Remembering Erika

Erika Strobel
Photo from Facebook, courtesy of Jocelyn Hamilton

It would have been my Canadian friend Erika Strobel’s birthday yesterday. I never met her, and without looking it up, I don’t know exactly how old she would have been, but I loved her anyway. We had many mutual friends, and several very dear ones in common, and we would often find ourselves conversing in the same little email group. She was a writer too, largely, like myself, for animation, and a successful one in her time, loved by all she met and worked with. But it seems latterly there wasn’t so much work, which in our industry is all too common, as we are outpaced by upcoming younger talent. I had no idea she was hurting either, and I don’t think even many of her close friends did. I have no idea of her mental history, but obviously something was wrong, because six months or so ago she organised her affairs, wrote a note, and quietly took her life. I was told shortly afterwards that one of the things she put in the note was that she felt unfulfilled as a writer. I’d never cried for someone I didn’t know before, but I did that day.

But when I began to think about it, months later, to that sadness was added incomprehension, and something approaching anger. How did she feel unfulfilled? Like me, she had had many successes, and a credit list way longer than my own. I guess that wasn’t enough though. I don’t know what her aspirations were – who knows, maybe nothing would have been enough, although from what I know she wasn’t that type. All I know is that citing that reason for ending her life, albeit no doubt among others, made me have a long hard look at my own. For me also, the script work has decreased to almost nothing, but that has been partially self-inflicted, because I stopped chasing the work for a while and tried to be a producer, and by the time I realised that wasn’t a career path that would lead me to peace and prosperity, the scriptwriting industry had moved on without me. So I went back to trying to write books, with a continuing succession of minimum wage day jobs to support that precarious path, and now, no doubt, the industry thinks I’ve retired. It’s not true, and do by all means send work!

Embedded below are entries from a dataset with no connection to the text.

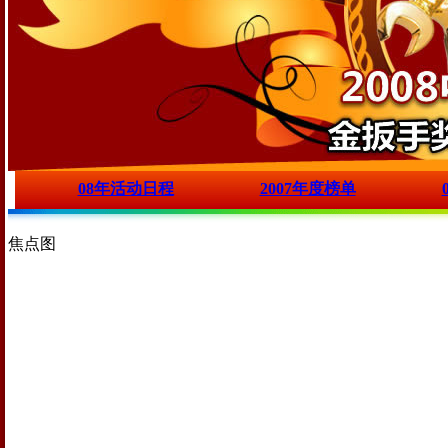
08年活动日程
2007年度榜单
焦点图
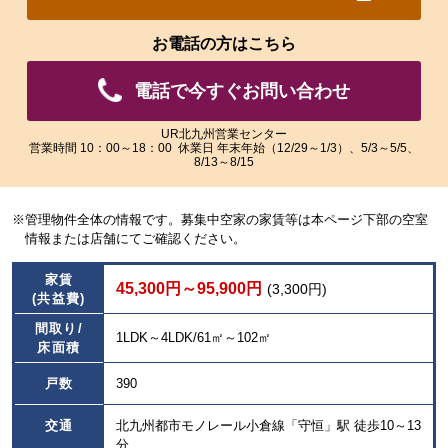
れ
れ
た
た
お電話の方はこちら
画
画
像
像
電話で今すぐお問い合わせ
を
を
ご
ご
覧
覧
UR北九州営業センター
営業時間 10：00～18：00 休業日 年末年始（12/29～1/3）、5/3～5/5、
い
い
8/13～8/15
た
た
だ
だ
け
け
※管理物件全体の情報です。募集中空家の家賃等は本ページ下部の空室
ま
ま
情報または店舗にてご確認ください。
す。
す。
家賃
45,300円～95,900円
(3,300円)
(共益費)
間取り/
1LDK～4LDK/61㎡～102㎡
床面積
戸数
390
交通
北九州都市モノレール小倉線「守恒」駅 徒歩10～13
分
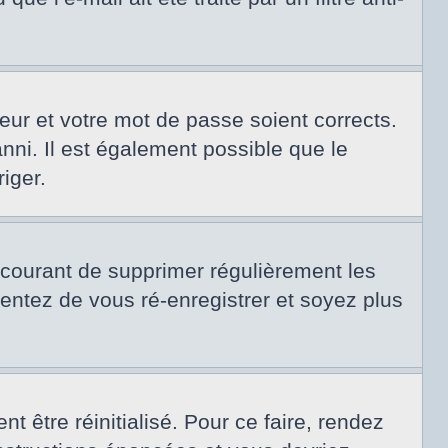
teur et votre mot de passe soient corrects.
nni. Il est également possible que le
riger.
t courant de supprimer régulièrement les
tentez de vous ré-enregistrer et soyez plus
 être réinitialisé. Pour ce faire, rendez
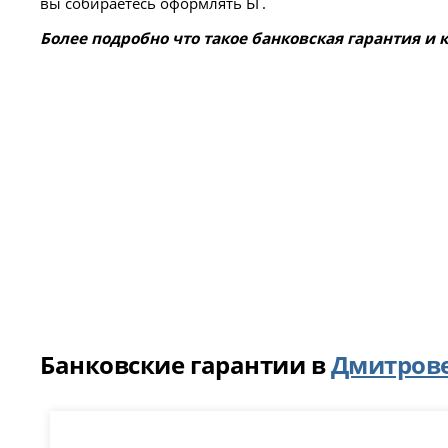
вы собираетесь оформлять БГ.
Более подробно что такое банковская гарантия и
Банковские гарантии в
Дмитров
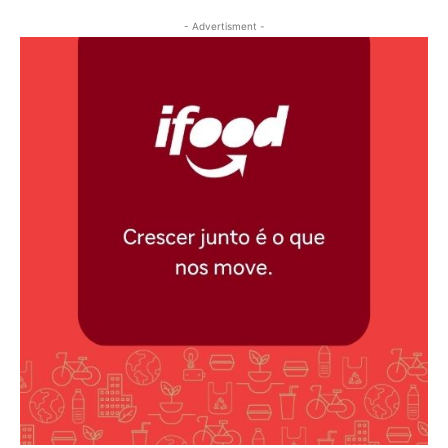
- Advertisment -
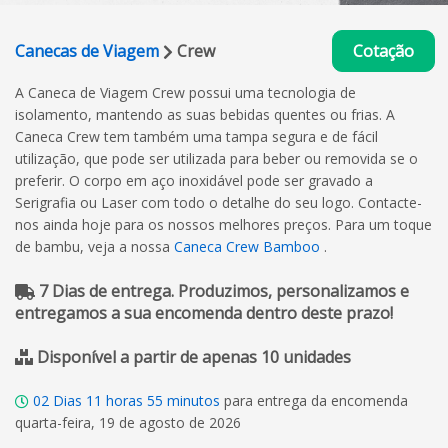
Canecas de Viagem
Crew
Cotação
A Caneca de Viagem Crew possui uma tecnologia de
isolamento, mantendo as suas bebidas quentes ou frias. A
Caneca Crew tem também uma tampa segura e de fácil
utilização, que pode ser utilizada para beber ou removida se o
preferir. O corpo em aço inoxidável pode ser gravado a
Serigrafia ou Laser com todo o detalhe do seu logo. Contacte-
nos ainda hoje para os nossos melhores preços. Para um toque
de bambu, veja a nossa
Caneca Crew Bamboo
.
7 Dias de entrega. Produzimos, personalizamos e
entregamos a sua encomenda dentro deste prazo!
Disponível a partir de apenas 10 unidades
02
Dias
11
horas
55
minutos
para entrega da encomenda
quarta-feira, 19 de agosto de 2026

But since Erika’s death, and more than partly because of it, I have been slowly realigning my expectations, and have come to realise that  I must try to achieve some kind of peace, harmony and happiness in life, regardless of whether any more success, financial or critical, comes my way. My Facebook cover photo quotes Einstein, from 1922: “A calm and humble life will bring more happiness than the pursuit of success and the restlessness that comes with it.” That’ll about do it.

So, to that end I have stopped smoking, and drinking, and when my stupid day job allows, spend a lot more time outdoors, and, mostly, an inner calm is at last beginning to descend. But the question still hangs there – do I feel fulfilled as a writer? You know what, yes, I do. I have had success, in the past, and have created things that kids loved at the time, and in some cases still love as adults. A few days ago a young aspiring writer asked me if she could send me her first spec script, for my thoughts as ‘an expert’. I wouldn’t consider myself as anything of the sort, but nonetheless, if I do nothing else of note in the writing field, that, for me, is some kind of very special fulfilment. I’m just so, so sad that you didn’t feel that you had that, Erika. Rest in peace my friend.